The Series B is usually a larger funding round than the Series A. At this point, we can assume that product development is completed and technology risk removed. There may also be some traction for an early revenue stream. Valuation is gauged on the basis of numerous subjective and objective data— talent, product market fit, potential revenue streams, intellectual property, milestones achieved thus far, comparable company valuations and rationalized revenue forecasts.

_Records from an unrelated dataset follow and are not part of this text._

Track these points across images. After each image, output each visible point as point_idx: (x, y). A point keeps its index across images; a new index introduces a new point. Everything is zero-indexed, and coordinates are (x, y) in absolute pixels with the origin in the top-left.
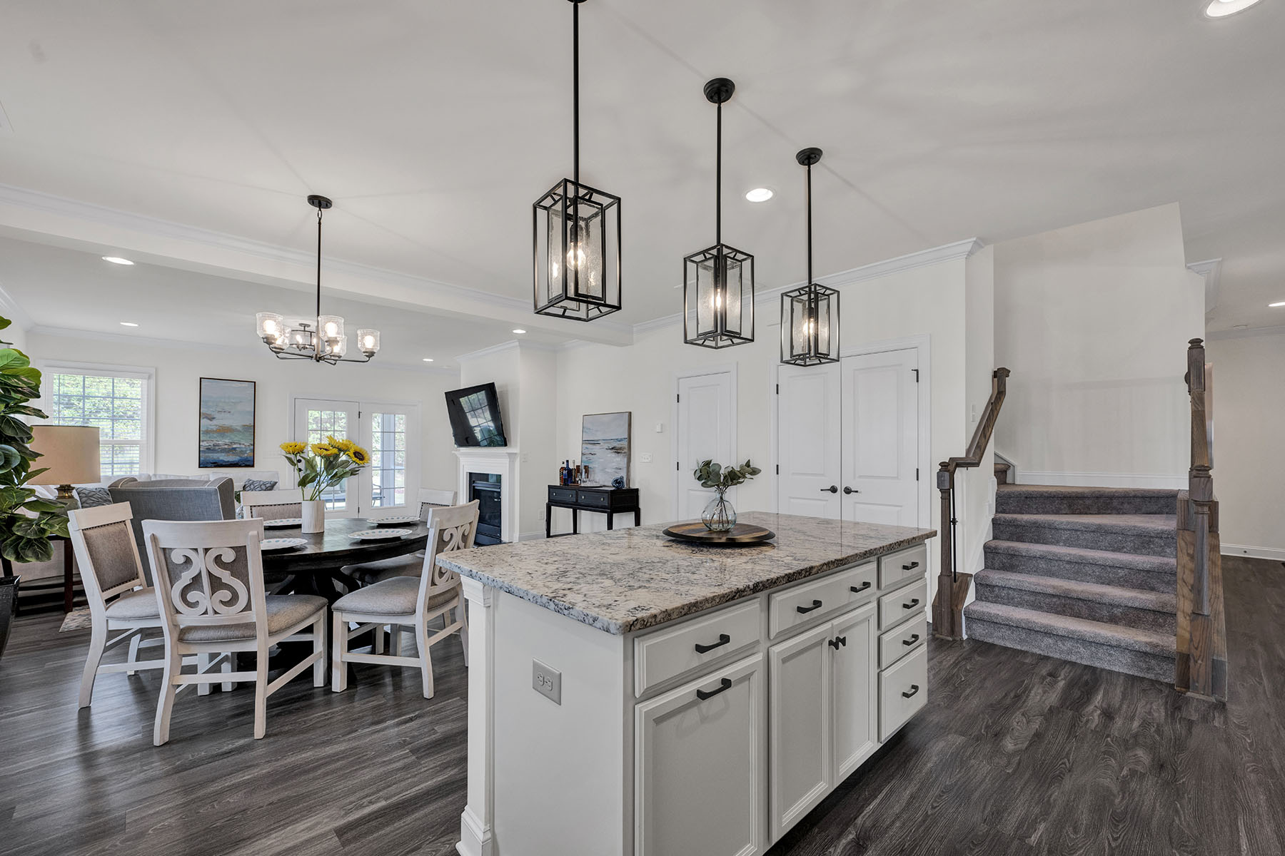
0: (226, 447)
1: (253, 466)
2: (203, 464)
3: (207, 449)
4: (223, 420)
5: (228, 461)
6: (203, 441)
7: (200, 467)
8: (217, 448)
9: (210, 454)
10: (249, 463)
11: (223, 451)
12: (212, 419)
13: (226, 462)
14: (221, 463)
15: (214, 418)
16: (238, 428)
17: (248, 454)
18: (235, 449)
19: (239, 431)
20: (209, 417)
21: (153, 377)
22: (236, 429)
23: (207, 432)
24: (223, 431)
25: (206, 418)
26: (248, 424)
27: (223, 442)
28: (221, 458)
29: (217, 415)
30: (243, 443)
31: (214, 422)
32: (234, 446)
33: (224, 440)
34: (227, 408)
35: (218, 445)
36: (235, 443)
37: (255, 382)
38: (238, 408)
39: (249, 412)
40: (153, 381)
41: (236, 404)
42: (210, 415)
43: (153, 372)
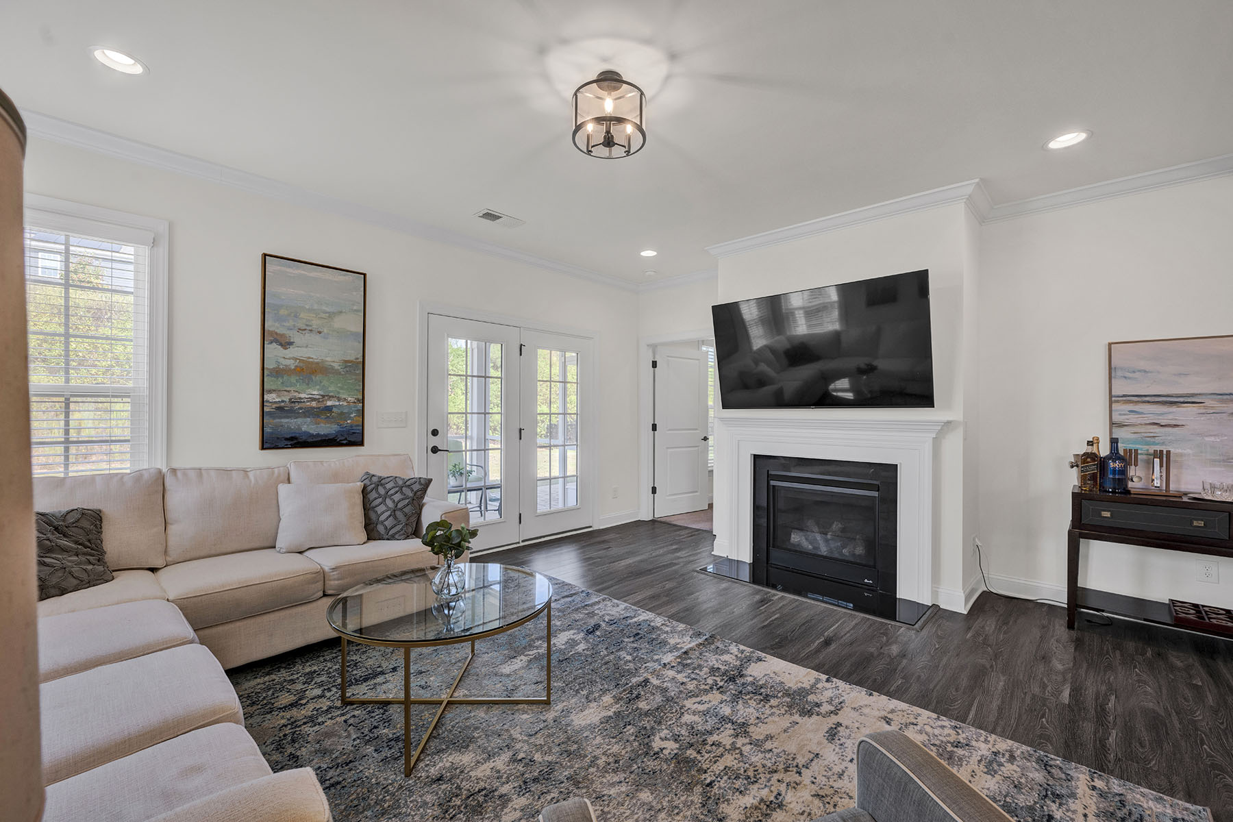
0: (314, 404)
1: (361, 443)
2: (269, 442)
3: (278, 408)
4: (308, 349)
5: (318, 435)
6: (270, 392)
7: (263, 448)
8: (297, 406)
10: (353, 438)
11: (309, 412)
12: (286, 344)
13: (312, 435)
14: (304, 438)
15: (291, 344)
16: (336, 366)
18: (329, 409)
19: (337, 373)
20: (280, 340)
21: (164, 241)
22: (332, 368)
23: (277, 372)
24: (309, 371)
25: (276, 341)
26: (352, 358)
27: (309, 393)
28: (304, 428)
29: (297, 338)
30: (343, 399)
31: (292, 352)
32: (329, 403)
33: (310, 391)
34: (315, 323)
35: (299, 401)
36: (330, 397)
37: (363, 274)
38: (338, 323)
39: (354, 334)
40: (163, 251)
41: (331, 315)
42: (282, 335)
43: (163, 229)
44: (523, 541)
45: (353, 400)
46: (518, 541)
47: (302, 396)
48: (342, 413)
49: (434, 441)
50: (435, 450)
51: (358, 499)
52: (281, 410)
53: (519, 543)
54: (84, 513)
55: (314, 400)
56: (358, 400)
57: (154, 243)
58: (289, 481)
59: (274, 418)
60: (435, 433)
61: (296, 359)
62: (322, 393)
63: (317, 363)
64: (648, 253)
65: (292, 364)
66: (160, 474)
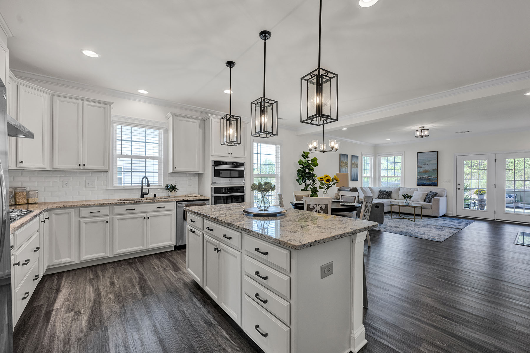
0: (426, 178)
1: (437, 186)
2: (418, 185)
4: (425, 168)
5: (427, 184)
6: (418, 176)
8: (423, 178)
9: (421, 181)
10: (436, 185)
11: (425, 179)
12: (421, 167)
14: (424, 184)
16: (431, 171)
17: (435, 181)
18: (430, 179)
20: (420, 167)
21: (403, 155)
23: (420, 172)
24: (426, 172)
25: (419, 167)
26: (435, 169)
28: (424, 182)
29: (423, 166)
30: (433, 177)
31: (422, 169)
32: (429, 178)
34: (426, 163)
35: (424, 177)
36: (430, 177)
37: (438, 151)
38: (431, 162)
39: (436, 164)
40: (403, 156)
41: (430, 161)
42: (420, 166)
43: (403, 152)
44: (496, 219)
46: (494, 219)
47: (424, 176)
48: (432, 180)
49: (458, 187)
50: (459, 189)
51: (425, 195)
52: (420, 179)
54: (390, 191)
56: (436, 177)
57: (402, 155)
58: (417, 191)
59: (419, 181)
60: (459, 185)
62: (428, 176)
63: (427, 170)
65: (422, 171)
66: (399, 188)
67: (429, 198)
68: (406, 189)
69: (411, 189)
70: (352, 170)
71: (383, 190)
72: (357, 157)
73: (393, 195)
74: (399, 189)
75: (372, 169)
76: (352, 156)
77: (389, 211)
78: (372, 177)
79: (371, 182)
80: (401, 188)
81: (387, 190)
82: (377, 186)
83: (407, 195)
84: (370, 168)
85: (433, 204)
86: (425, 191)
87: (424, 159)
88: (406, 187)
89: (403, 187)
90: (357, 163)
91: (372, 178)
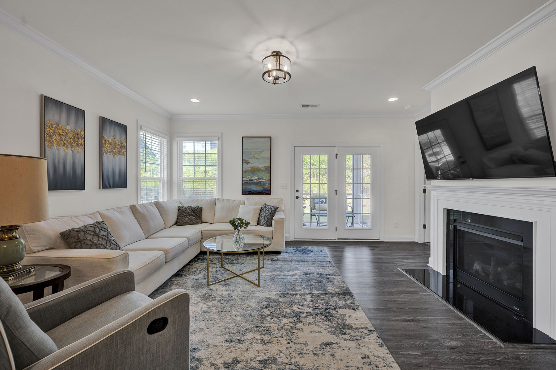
0: (256, 181)
1: (270, 194)
2: (244, 193)
3: (246, 182)
4: (255, 164)
5: (257, 191)
6: (244, 177)
7: (242, 194)
8: (251, 182)
9: (248, 186)
10: (268, 192)
11: (254, 184)
12: (248, 163)
13: (255, 191)
14: (253, 192)
15: (249, 163)
17: (267, 186)
18: (260, 182)
19: (262, 171)
20: (247, 162)
21: (220, 138)
22: (261, 169)
23: (246, 172)
24: (255, 170)
25: (245, 162)
26: (267, 166)
27: (254, 178)
28: (253, 189)
29: (251, 161)
30: (265, 178)
31: (250, 165)
32: (260, 181)
33: (254, 177)
34: (256, 156)
35: (252, 180)
36: (260, 179)
37: (271, 137)
38: (263, 155)
39: (268, 158)
40: (220, 141)
41: (260, 152)
42: (247, 160)
43: (220, 135)
44: (338, 239)
45: (267, 179)
46: (335, 238)
47: (253, 178)
48: (264, 184)
49: (297, 194)
50: (297, 197)
51: (258, 212)
52: (247, 183)
53: (335, 239)
54: (198, 207)
55: (256, 180)
56: (269, 179)
57: (218, 139)
58: (244, 204)
59: (245, 185)
60: (297, 191)
61: (250, 167)
62: (258, 177)
63: (257, 168)
64: (393, 99)
65: (250, 169)
66: (215, 200)
67: (266, 217)
68: (226, 200)
69: (234, 200)
70: (105, 158)
71: (186, 205)
72: (123, 128)
73: (205, 215)
74: (214, 203)
75: (165, 163)
76: (104, 122)
77: (199, 252)
78: (166, 179)
79: (163, 189)
80: (218, 199)
81: (194, 205)
82: (175, 197)
83: (239, 219)
84: (161, 161)
85: (275, 228)
86: (256, 204)
87: (251, 149)
88: (226, 197)
89: (220, 197)
90: (122, 143)
91: (163, 180)
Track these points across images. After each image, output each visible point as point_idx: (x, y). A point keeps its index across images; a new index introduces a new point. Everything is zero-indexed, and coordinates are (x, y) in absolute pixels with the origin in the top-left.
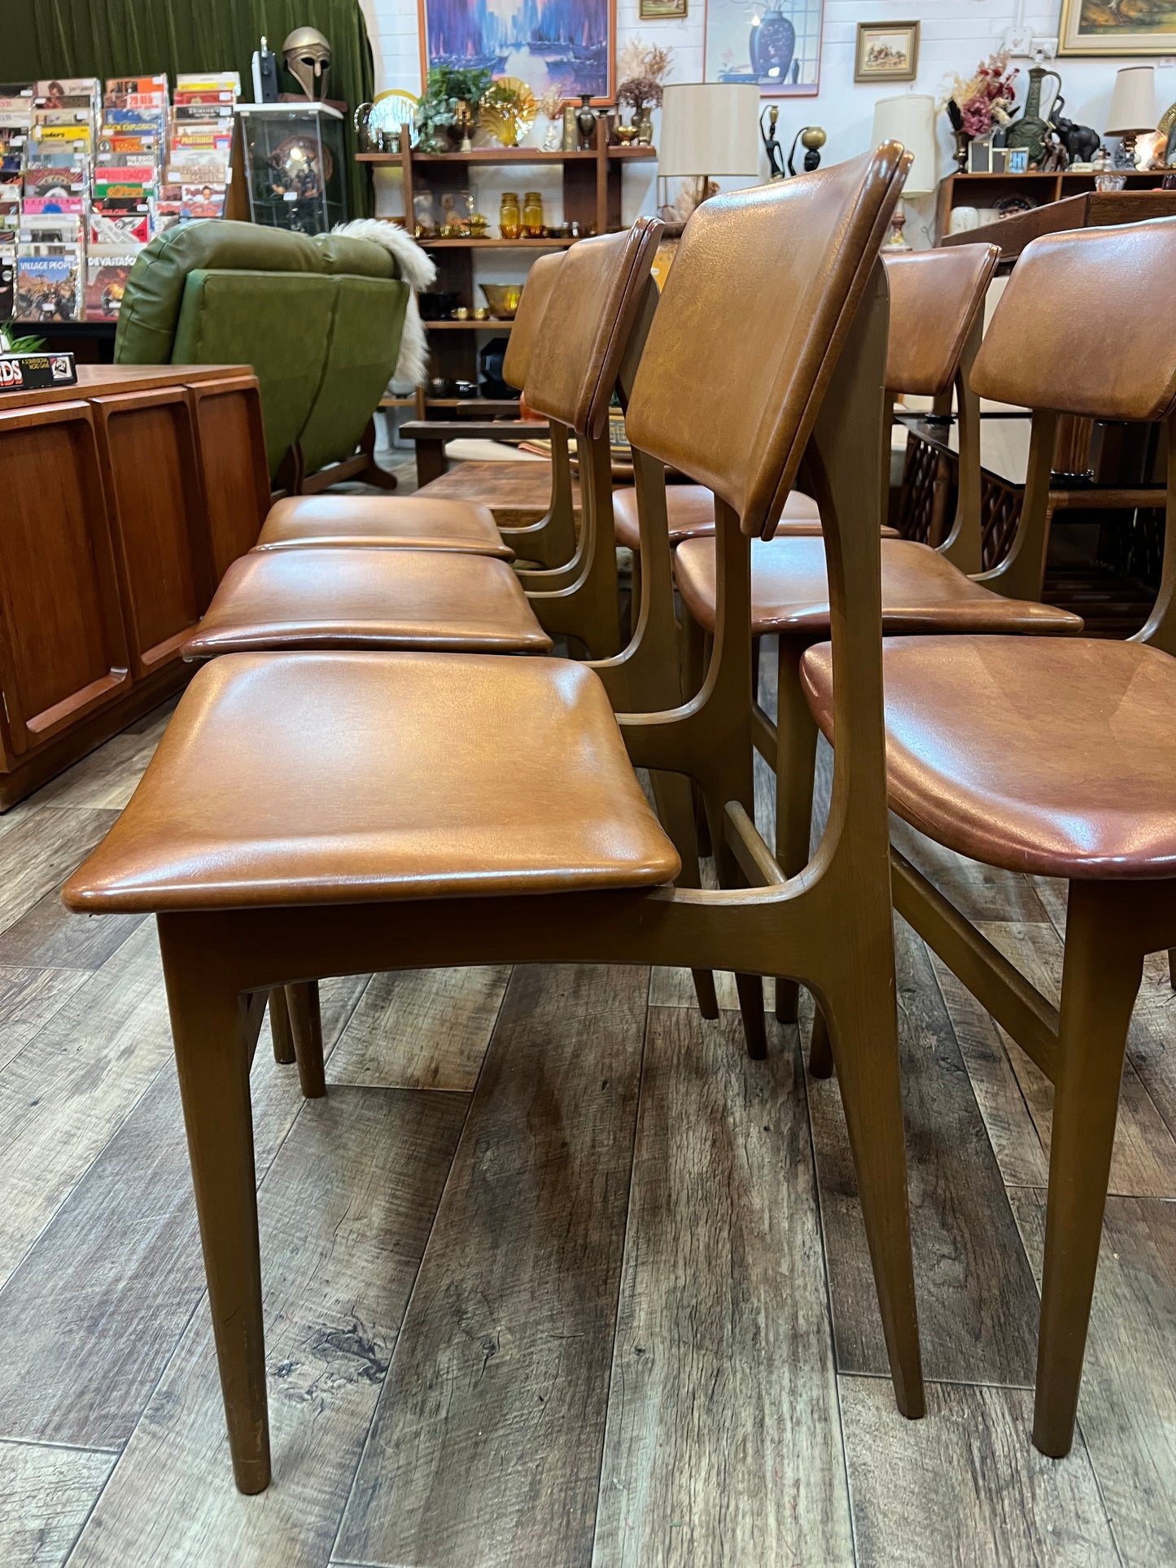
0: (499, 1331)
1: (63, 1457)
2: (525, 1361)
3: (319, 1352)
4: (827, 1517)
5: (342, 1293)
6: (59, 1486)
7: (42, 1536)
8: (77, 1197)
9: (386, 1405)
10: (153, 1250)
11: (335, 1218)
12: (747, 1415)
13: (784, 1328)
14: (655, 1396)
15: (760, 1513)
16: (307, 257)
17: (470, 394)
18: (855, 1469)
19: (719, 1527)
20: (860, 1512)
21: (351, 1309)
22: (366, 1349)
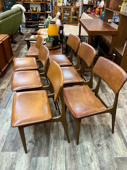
0: (42, 140)
1: (13, 153)
2: (44, 142)
3: (29, 143)
4: (63, 150)
5: (30, 138)
6: (13, 155)
7: (13, 158)
8: (9, 132)
9: (34, 146)
10: (16, 136)
11: (29, 132)
12: (58, 144)
13: (61, 137)
14: (52, 143)
15: (59, 151)
16: (11, 14)
17: (31, 21)
18: (65, 147)
19: (56, 152)
20: (65, 150)
21: (31, 139)
22: (33, 142)
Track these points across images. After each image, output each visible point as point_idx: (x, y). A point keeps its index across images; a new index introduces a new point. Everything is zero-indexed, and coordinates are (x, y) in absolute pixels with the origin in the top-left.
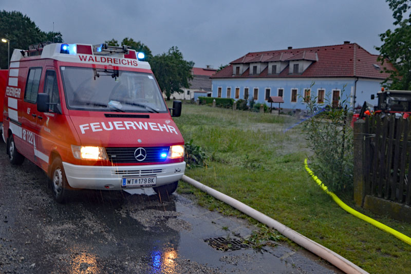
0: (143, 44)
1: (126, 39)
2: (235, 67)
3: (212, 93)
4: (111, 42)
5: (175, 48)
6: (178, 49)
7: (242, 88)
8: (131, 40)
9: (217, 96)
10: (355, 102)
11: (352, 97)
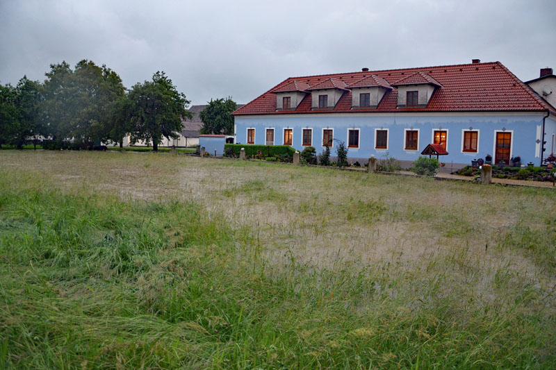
0: (109, 69)
1: (84, 61)
2: (280, 98)
3: (235, 137)
4: (59, 66)
5: (160, 74)
6: (165, 76)
7: (297, 129)
8: (92, 64)
9: (245, 143)
10: (543, 150)
11: (538, 141)
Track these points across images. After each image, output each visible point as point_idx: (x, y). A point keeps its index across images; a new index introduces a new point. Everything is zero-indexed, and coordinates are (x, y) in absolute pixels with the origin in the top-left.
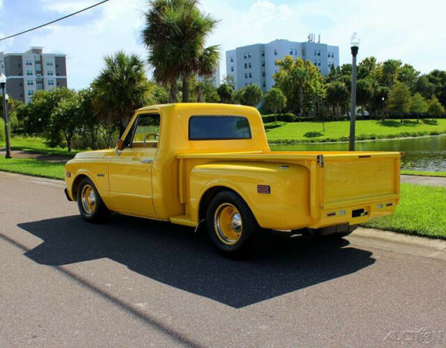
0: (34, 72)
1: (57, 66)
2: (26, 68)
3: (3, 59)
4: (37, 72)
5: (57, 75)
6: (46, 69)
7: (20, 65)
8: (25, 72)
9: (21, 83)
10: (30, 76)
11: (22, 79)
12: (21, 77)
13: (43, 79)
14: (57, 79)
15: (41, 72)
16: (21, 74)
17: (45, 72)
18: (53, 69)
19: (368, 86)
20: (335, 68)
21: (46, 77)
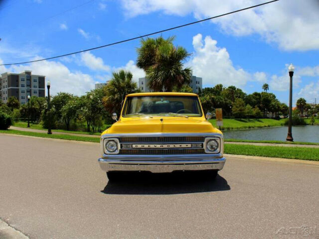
0: (25, 85)
1: (39, 83)
2: (21, 83)
3: (7, 77)
4: (27, 86)
5: (39, 87)
6: (33, 84)
7: (17, 81)
8: (20, 85)
9: (17, 91)
10: (23, 88)
11: (18, 89)
12: (17, 88)
13: (31, 90)
14: (39, 90)
15: (29, 85)
16: (18, 86)
17: (32, 86)
18: (37, 84)
19: (222, 100)
20: (201, 90)
21: (33, 88)
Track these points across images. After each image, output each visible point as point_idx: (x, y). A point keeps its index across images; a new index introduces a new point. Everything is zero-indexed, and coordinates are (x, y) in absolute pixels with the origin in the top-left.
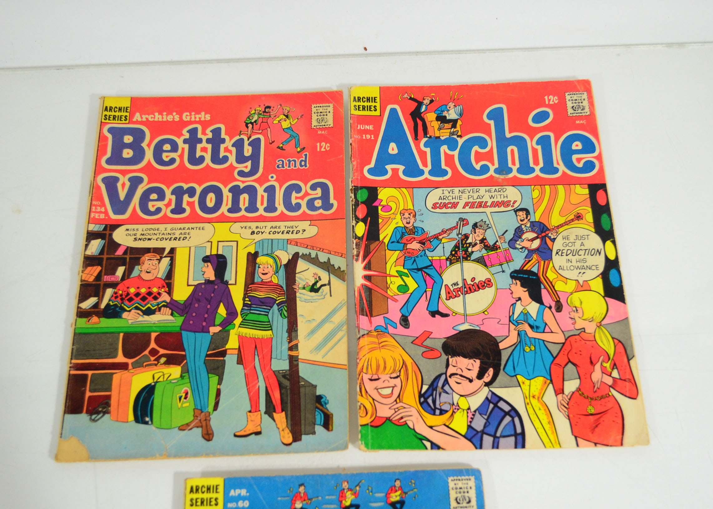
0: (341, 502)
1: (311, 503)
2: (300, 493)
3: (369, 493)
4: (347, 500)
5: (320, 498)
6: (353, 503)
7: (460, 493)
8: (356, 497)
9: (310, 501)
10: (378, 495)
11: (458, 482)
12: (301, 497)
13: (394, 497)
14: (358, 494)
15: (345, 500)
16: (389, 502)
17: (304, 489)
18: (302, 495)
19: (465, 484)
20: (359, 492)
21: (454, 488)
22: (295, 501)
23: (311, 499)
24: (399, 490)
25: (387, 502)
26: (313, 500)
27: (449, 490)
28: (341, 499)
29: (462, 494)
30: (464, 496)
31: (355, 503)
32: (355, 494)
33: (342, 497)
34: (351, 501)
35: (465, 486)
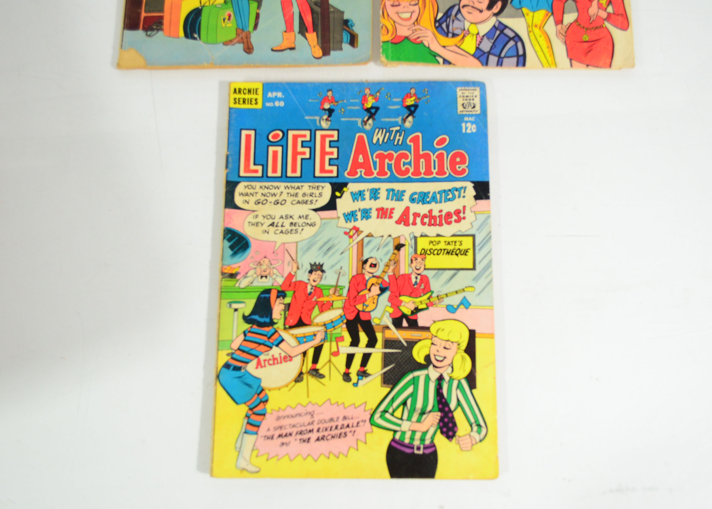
0: (363, 104)
1: (337, 105)
2: (328, 96)
3: (388, 98)
4: (368, 103)
5: (345, 101)
6: (374, 106)
7: (466, 100)
8: (376, 101)
9: (336, 103)
10: (395, 100)
11: (465, 91)
12: (329, 100)
13: (409, 102)
14: (378, 99)
15: (367, 103)
16: (404, 105)
17: (332, 94)
18: (330, 98)
19: (471, 93)
20: (379, 97)
21: (462, 96)
22: (324, 103)
23: (337, 102)
24: (414, 96)
25: (403, 106)
26: (340, 102)
27: (457, 98)
28: (363, 103)
29: (468, 101)
30: (470, 103)
31: (376, 105)
32: (375, 99)
33: (364, 100)
34: (372, 104)
35: (472, 95)
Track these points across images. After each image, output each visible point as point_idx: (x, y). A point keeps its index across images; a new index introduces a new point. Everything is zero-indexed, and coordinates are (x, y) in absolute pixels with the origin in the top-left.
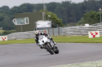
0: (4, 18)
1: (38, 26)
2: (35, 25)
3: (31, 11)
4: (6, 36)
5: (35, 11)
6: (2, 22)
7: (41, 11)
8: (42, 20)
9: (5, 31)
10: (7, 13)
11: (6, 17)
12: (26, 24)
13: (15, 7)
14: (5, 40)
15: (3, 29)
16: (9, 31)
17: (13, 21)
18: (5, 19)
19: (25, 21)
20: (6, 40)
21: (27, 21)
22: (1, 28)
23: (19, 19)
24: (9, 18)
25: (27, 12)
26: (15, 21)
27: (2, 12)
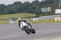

The objective of this round of financing may include operational development, scale-up, further product development, revenue traction and value creation for the next round of financing.

Series C Financing

The Series C is usually a later stage financing that could be for various reasons including to strengthen the balance sheet of the company, provide operating capital to achieve profitability, finance an acquisition, develop further products, enter a new market or geography, or prepare the company for exit via IPO or acquisition. At this stage, the company often has predictable revenue, backlog, and EBITDA at this point, providing outside investors with a breadth of hard data points to justify the valuation. Valuation metrics, such as multiples of revenue and EBITDA, from comparable public companies, can be compiled and discounted to approximate value.

Each financing is designed to provide capital for value-creating objectives. Assuming objectives are accomplished, and value is created, financing continues at a higher valuation commensurate with the progress made and risk mitigated. However, problems can and will arise during this time that may adversely affect valuation.